Dosie qualifies

WHEN I first met Dosie two years ago, her father had just become our gardener and had not yet requested permission to move his family into our compound in Lahore. He was working up to it gradually by presenting the children to us one by one. It was a sound strategy. They are a handsome and appealing family. After introducing the three older boys he brought Dosie, then almost three, with Fatima, her mother, to meet us one hot May evening. They wore Pakistani shalwar kameez -- long, loose dresses slit up the sides and worn over matching trousers.

Both jingled with bracelets, and Fatima had a gold and ruby nose-flower in one nostril. Dosie wore tiny gold earrings, and her dark eyes were rimmed with black antimony lines, creating the classic doe-eyed look seen on many Pakistani babies.
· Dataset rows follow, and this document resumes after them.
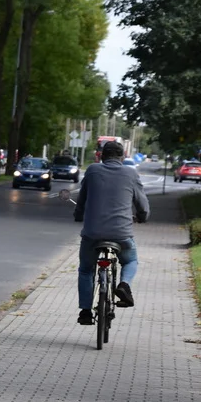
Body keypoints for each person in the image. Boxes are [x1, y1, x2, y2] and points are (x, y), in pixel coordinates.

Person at [73, 139, 149, 325]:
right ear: (122, 157)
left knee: (86, 269)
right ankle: (123, 285)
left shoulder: (92, 170)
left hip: (92, 234)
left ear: (101, 156)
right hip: (121, 234)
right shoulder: (131, 173)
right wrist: (142, 216)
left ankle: (85, 311)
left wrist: (78, 215)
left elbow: (82, 199)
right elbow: (142, 204)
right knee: (130, 260)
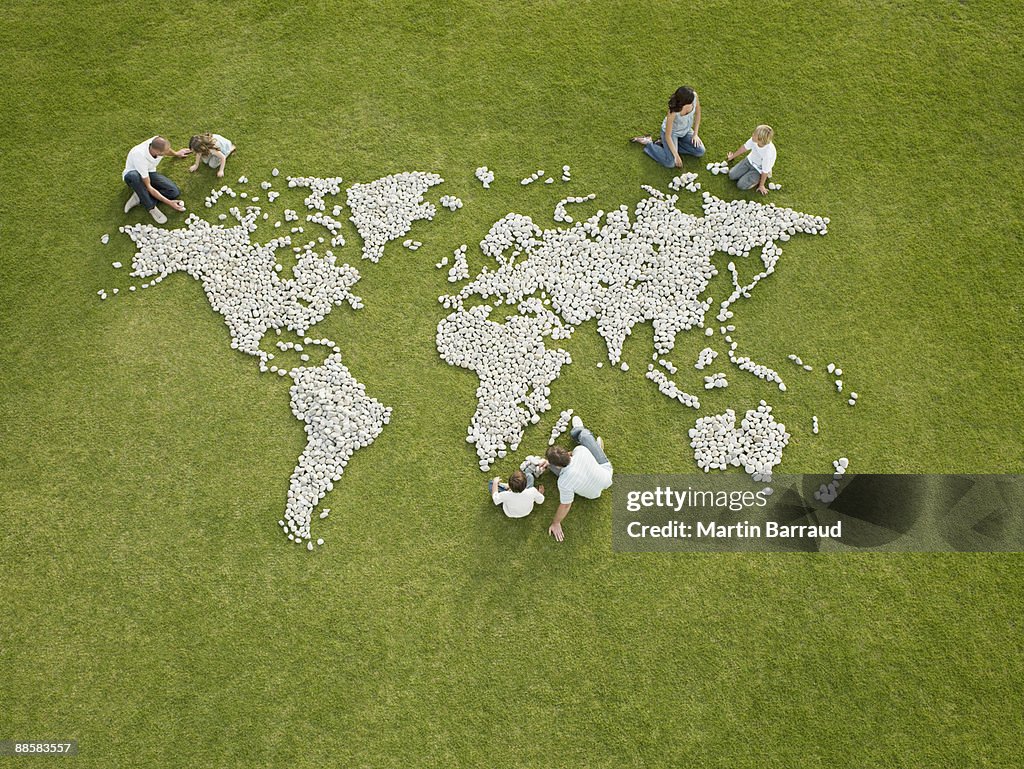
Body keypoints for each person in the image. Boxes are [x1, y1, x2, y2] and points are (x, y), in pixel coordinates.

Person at [539, 416, 612, 542]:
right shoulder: (581, 450)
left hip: (597, 488)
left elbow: (566, 505)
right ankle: (588, 440)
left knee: (583, 436)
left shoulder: (563, 482)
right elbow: (572, 454)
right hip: (605, 478)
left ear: (558, 465)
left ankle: (590, 443)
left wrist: (556, 523)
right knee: (584, 436)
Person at [631, 86, 706, 168]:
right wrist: (676, 156)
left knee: (700, 151)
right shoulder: (673, 112)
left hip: (686, 131)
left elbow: (698, 114)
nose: (692, 103)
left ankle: (665, 144)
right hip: (671, 134)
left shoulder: (694, 96)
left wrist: (695, 134)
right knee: (670, 163)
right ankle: (649, 142)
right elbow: (668, 135)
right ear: (683, 102)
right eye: (690, 102)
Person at [123, 136, 190, 224]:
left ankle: (140, 197)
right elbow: (149, 187)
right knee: (134, 176)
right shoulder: (139, 156)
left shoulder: (156, 142)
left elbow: (167, 150)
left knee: (174, 192)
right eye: (165, 152)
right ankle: (151, 207)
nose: (167, 152)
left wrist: (177, 154)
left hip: (149, 172)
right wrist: (169, 203)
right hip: (133, 175)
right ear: (157, 152)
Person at [726, 125, 777, 195]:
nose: (752, 134)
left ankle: (758, 180)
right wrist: (732, 156)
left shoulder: (767, 153)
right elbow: (744, 148)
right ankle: (748, 175)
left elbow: (765, 171)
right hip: (749, 161)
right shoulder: (754, 140)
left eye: (755, 134)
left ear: (760, 139)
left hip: (759, 170)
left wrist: (761, 185)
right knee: (731, 175)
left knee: (741, 185)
I scooped her up on sight and hugged her, though years of experience with children should have instilled more reserve in me. Her mother gasped, but Dosie didn't seem to mind. She accepted it as she does the affection lavished on her by her parents and brothers, with a calm graciousness. She is a self-assured, happy child.

Here children start nursery school at age 4. Dosie, the first little girl in her family ever to attend school, wore a white dress and hairbow and carried a rose her father had given her.
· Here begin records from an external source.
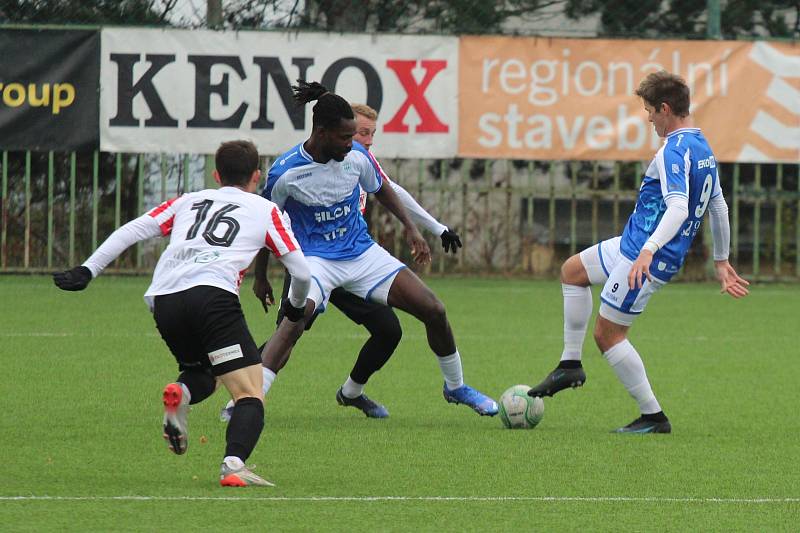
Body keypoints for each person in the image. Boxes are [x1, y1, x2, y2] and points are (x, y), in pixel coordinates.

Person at [53, 140, 311, 485]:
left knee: (205, 372)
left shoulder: (190, 200)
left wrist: (87, 270)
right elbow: (302, 271)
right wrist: (294, 307)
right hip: (212, 297)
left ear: (217, 175)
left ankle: (182, 394)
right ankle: (234, 466)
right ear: (256, 175)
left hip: (165, 298)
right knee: (250, 391)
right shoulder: (266, 210)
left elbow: (134, 229)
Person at [254, 80, 497, 417]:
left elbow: (383, 188)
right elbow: (264, 222)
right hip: (315, 260)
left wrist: (413, 229)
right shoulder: (285, 172)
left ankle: (455, 387)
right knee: (294, 324)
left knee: (434, 310)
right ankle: (248, 399)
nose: (352, 143)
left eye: (355, 136)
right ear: (322, 132)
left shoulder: (356, 156)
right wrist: (261, 276)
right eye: (345, 137)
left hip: (361, 253)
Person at [527, 71, 749, 433]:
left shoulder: (672, 151)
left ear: (664, 109)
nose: (648, 118)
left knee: (608, 335)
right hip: (631, 244)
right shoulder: (701, 146)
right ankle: (569, 365)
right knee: (572, 272)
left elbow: (678, 208)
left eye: (649, 111)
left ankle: (653, 416)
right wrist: (721, 260)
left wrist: (648, 251)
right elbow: (718, 205)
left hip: (647, 257)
``She doesn't cry!'' Anwar, the oldest and most fluent of the boys, told me. ``Some of the other children cry a lot, but Dosie likes school.''

This augured well for the educational experience, but vacations posed problems. From May through mid-September, temperatures outside are seldom less than 100 degrees F. Even so, Pakistani children play out-of-doors in the cooler hours of the day. Cricket bats and a badminton set seemed in order for the boys, and a doll for Dosie.

At first Dosie trailed along after the boys to the park across the street, carrying her doll, carefully wrapped in plastic to keep it clean. Eventually she left the doll at home and joined in the game. Since I come from a baseball rather than a cricket culture, I cannot evaluate her performance. She seemed to spend most of her time chasing balls in what I would call the outfield.

This year hockey is the big game, and when we went to buy hockey sticks for the boys, Dosie came along for the ride.

``What shall we get her?'' I asked Anwar as I glanced around the store looking for something girlish -- a tea set, perhaps, or hair-curling kit.

``She wants a hockey stick,'' he said, giving me a helpless look. The salesman rummaged around and found one for her in the smallest size.

When we got home, Dosie was the first to show up for the game, smiling broadly and waving her stick in the air. But in spite of Anwar's expert coaching, she kept swinging and missing, reminding me of my own early days on the golf course.

I wanted badly to be able to say, ``Eye on the ball, Dosie!'' in Urdu or Punjabi.

We were in the monsoon season, and midafternoon rain interrupted the game. It seemed a good time to talk with Fatima.

``Girls American school hockey,'' I said, stretching my Urdu to the limit. ``Pakistani girls play hockey, too,'' she laughed.

I sighed with relief. I had not flouted local custom.

By evening the team was at it again. ``Dosie is good!'' Anwar called to me from the lawn. Of course. With the family support she has, it's hard to imagine that Dosie could fail to make the 1998 All-Pakistan Girls' Field Hockey team.